→ **Work to be completed**:
Examine the data below and state how many lines contain "Cookies", offering no other words.

- Opening Delimiter -

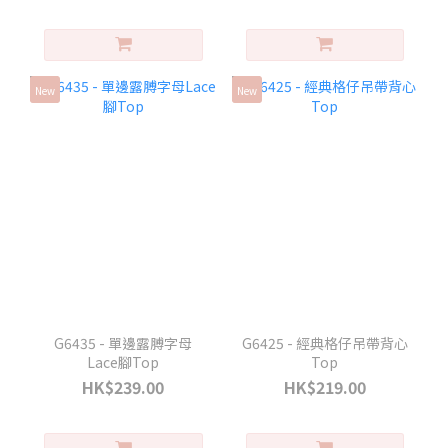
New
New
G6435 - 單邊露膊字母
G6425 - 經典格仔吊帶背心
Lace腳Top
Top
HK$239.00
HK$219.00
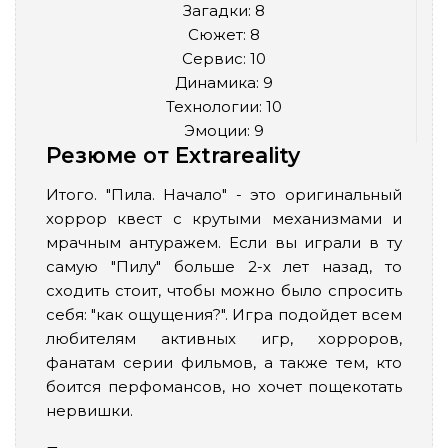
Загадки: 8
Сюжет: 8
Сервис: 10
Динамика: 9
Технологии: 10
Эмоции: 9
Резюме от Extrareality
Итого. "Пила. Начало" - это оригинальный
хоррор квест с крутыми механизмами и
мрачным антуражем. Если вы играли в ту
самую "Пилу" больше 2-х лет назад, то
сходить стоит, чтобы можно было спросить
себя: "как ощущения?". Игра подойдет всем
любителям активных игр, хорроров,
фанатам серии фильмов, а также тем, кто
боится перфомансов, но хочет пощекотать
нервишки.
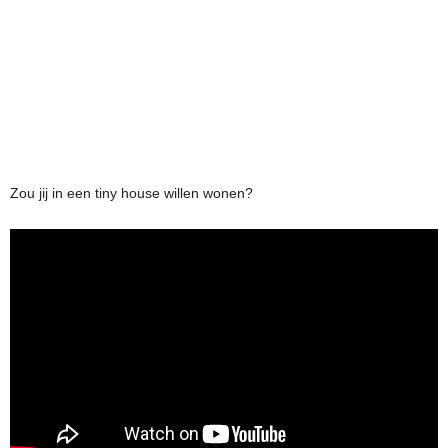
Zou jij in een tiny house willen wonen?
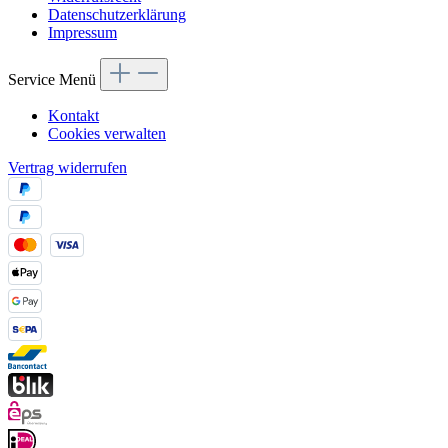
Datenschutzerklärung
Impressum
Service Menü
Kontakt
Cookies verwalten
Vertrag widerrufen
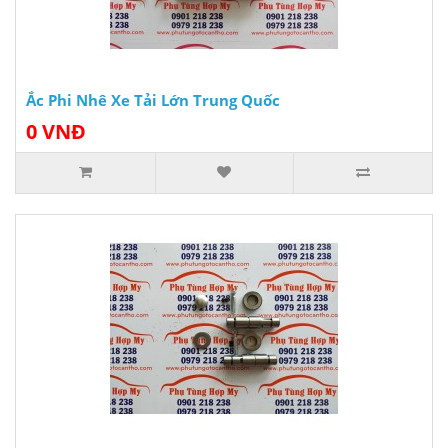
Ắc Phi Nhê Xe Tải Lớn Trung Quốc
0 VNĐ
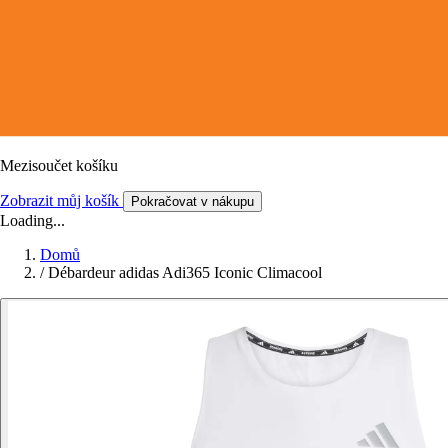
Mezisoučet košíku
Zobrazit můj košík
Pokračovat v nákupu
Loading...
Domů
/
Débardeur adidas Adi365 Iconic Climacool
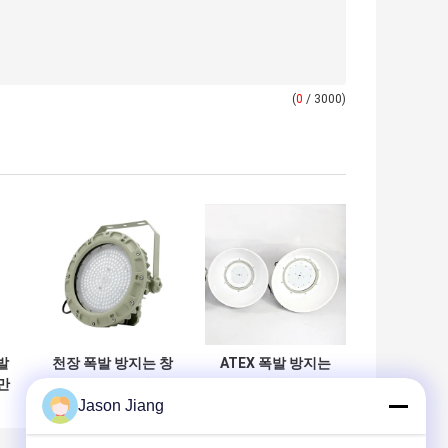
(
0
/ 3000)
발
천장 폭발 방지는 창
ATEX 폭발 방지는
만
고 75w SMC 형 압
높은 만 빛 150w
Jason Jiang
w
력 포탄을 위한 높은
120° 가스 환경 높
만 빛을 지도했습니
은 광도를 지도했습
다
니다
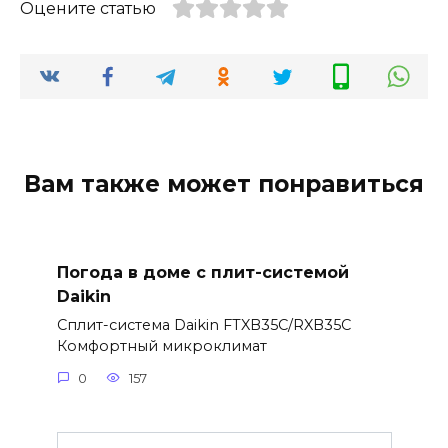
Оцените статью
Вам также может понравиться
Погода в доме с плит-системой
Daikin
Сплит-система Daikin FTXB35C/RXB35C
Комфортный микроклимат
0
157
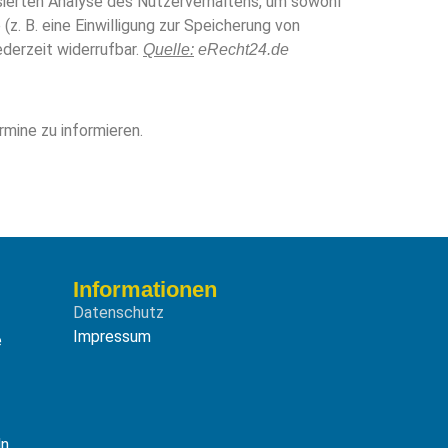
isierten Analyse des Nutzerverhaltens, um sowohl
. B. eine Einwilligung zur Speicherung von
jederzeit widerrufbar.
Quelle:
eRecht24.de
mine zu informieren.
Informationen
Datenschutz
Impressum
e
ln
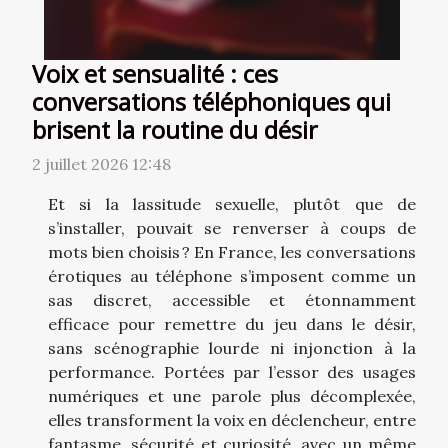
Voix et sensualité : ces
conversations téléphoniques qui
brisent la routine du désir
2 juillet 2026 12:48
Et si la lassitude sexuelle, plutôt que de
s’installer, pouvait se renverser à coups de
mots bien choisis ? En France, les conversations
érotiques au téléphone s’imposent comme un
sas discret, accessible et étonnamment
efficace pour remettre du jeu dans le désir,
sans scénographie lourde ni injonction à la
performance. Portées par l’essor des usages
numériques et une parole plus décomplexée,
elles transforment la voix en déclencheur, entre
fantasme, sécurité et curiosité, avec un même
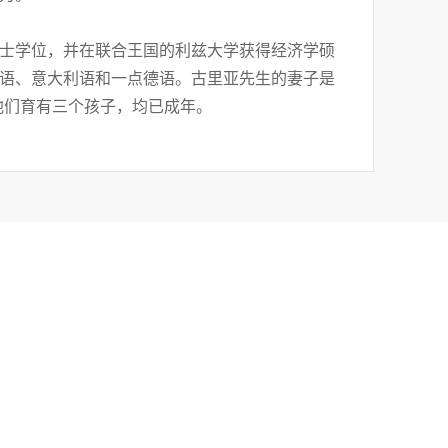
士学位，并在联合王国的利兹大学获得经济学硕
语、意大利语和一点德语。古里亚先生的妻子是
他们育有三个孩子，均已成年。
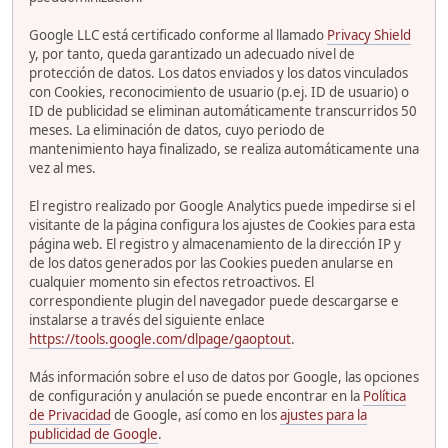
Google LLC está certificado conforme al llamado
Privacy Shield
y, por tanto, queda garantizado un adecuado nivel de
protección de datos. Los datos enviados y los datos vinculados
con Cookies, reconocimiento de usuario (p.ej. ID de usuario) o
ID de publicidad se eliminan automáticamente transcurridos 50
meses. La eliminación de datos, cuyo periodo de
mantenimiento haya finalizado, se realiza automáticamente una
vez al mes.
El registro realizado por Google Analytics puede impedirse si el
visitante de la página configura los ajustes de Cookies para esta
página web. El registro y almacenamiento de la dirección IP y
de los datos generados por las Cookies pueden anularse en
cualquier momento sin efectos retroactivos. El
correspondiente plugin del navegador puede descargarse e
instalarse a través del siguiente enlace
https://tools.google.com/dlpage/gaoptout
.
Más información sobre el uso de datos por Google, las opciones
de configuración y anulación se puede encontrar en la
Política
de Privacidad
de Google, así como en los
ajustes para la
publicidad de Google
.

- Closing Delimiter -
- Opening Delimiter -

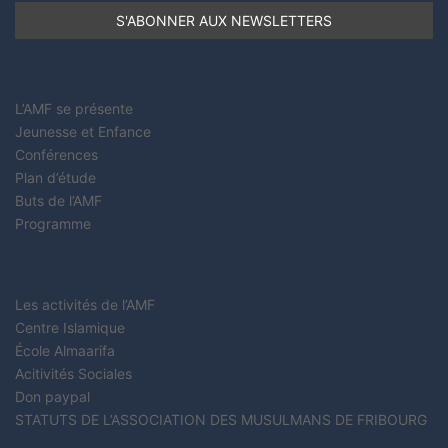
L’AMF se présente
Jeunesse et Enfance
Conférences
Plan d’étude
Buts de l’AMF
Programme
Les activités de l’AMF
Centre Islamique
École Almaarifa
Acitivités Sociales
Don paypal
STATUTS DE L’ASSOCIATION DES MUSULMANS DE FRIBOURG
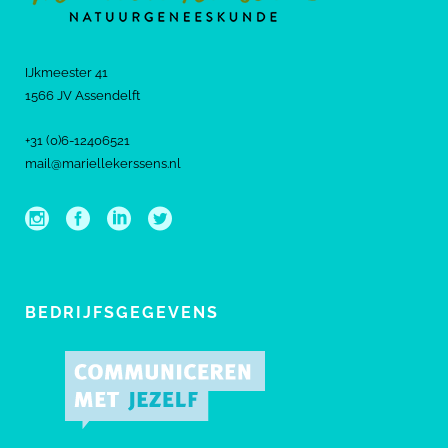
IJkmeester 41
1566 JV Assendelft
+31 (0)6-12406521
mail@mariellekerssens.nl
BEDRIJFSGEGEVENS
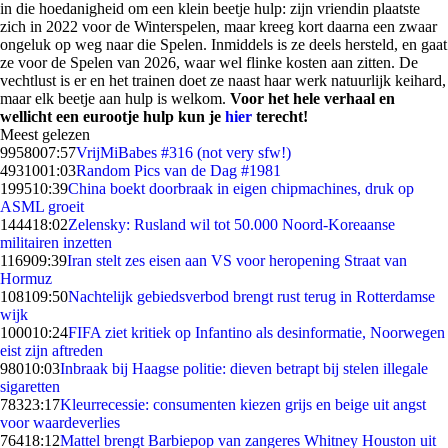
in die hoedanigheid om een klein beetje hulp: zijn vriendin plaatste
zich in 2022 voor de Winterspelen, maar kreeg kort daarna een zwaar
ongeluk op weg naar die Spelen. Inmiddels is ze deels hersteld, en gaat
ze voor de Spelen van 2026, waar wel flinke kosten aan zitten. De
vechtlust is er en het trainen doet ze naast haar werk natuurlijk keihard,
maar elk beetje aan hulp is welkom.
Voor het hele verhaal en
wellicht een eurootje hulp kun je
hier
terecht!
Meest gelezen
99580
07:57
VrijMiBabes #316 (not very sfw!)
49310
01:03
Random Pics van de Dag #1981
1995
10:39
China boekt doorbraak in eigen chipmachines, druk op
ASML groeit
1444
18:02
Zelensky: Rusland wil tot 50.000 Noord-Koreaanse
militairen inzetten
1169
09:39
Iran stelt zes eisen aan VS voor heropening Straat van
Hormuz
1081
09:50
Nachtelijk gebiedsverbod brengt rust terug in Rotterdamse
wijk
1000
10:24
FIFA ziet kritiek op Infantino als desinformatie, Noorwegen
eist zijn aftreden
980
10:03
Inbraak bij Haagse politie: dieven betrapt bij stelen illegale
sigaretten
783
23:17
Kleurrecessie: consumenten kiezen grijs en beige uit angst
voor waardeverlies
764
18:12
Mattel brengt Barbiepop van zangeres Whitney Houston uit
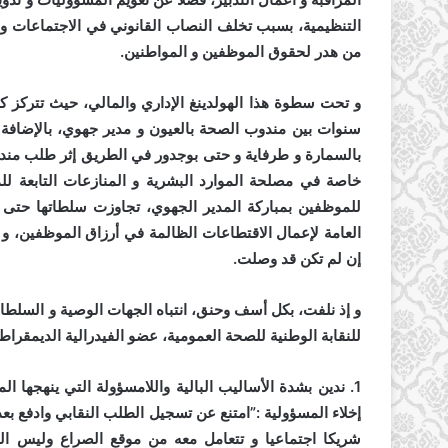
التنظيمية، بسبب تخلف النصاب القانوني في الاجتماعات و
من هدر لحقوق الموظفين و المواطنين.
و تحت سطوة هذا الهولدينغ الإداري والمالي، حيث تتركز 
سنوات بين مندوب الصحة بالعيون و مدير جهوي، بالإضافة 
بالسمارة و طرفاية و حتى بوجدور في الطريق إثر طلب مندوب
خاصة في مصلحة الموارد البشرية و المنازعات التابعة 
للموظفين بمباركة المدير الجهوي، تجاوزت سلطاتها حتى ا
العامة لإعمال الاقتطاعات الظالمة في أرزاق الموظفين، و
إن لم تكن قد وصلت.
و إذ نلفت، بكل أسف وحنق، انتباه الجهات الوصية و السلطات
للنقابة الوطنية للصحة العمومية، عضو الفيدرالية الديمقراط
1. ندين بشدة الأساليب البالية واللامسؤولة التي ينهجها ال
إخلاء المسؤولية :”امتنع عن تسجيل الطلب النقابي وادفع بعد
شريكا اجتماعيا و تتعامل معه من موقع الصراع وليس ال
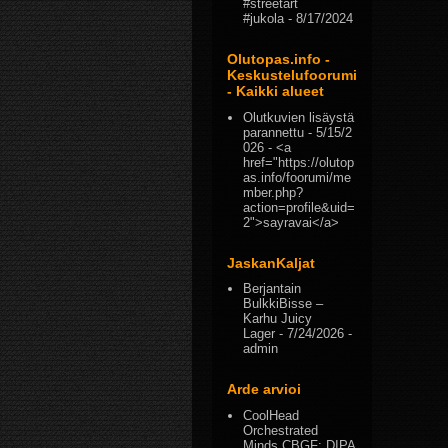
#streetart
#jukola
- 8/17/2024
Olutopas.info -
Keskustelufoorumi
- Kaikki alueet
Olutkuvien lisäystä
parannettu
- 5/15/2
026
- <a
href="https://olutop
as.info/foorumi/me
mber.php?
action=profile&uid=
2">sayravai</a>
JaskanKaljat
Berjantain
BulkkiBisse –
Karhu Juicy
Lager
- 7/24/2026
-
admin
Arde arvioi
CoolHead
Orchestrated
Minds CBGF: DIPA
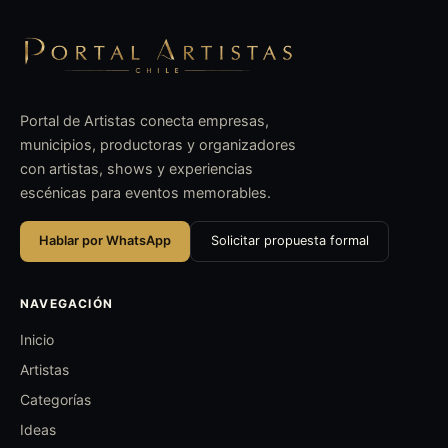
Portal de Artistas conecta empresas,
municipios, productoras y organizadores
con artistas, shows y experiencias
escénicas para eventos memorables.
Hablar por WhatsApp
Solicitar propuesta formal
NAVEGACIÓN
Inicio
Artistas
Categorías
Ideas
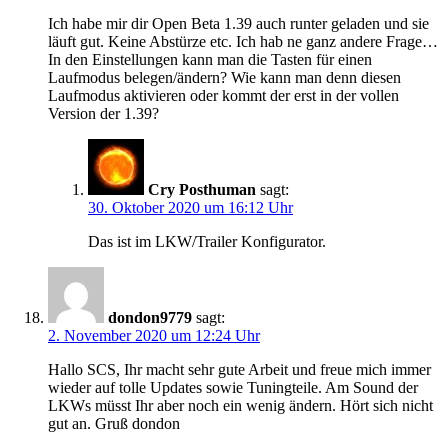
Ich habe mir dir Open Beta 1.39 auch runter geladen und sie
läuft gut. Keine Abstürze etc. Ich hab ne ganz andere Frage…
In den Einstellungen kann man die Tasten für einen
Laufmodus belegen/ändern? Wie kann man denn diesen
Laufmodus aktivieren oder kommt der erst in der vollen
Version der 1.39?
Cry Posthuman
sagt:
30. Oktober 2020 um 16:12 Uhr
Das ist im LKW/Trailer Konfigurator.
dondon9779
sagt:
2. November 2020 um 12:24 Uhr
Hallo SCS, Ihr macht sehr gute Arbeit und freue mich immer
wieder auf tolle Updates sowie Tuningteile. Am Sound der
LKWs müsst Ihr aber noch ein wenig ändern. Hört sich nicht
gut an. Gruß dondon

- Closing Delimiter -

→ **Result for this exercise**:
4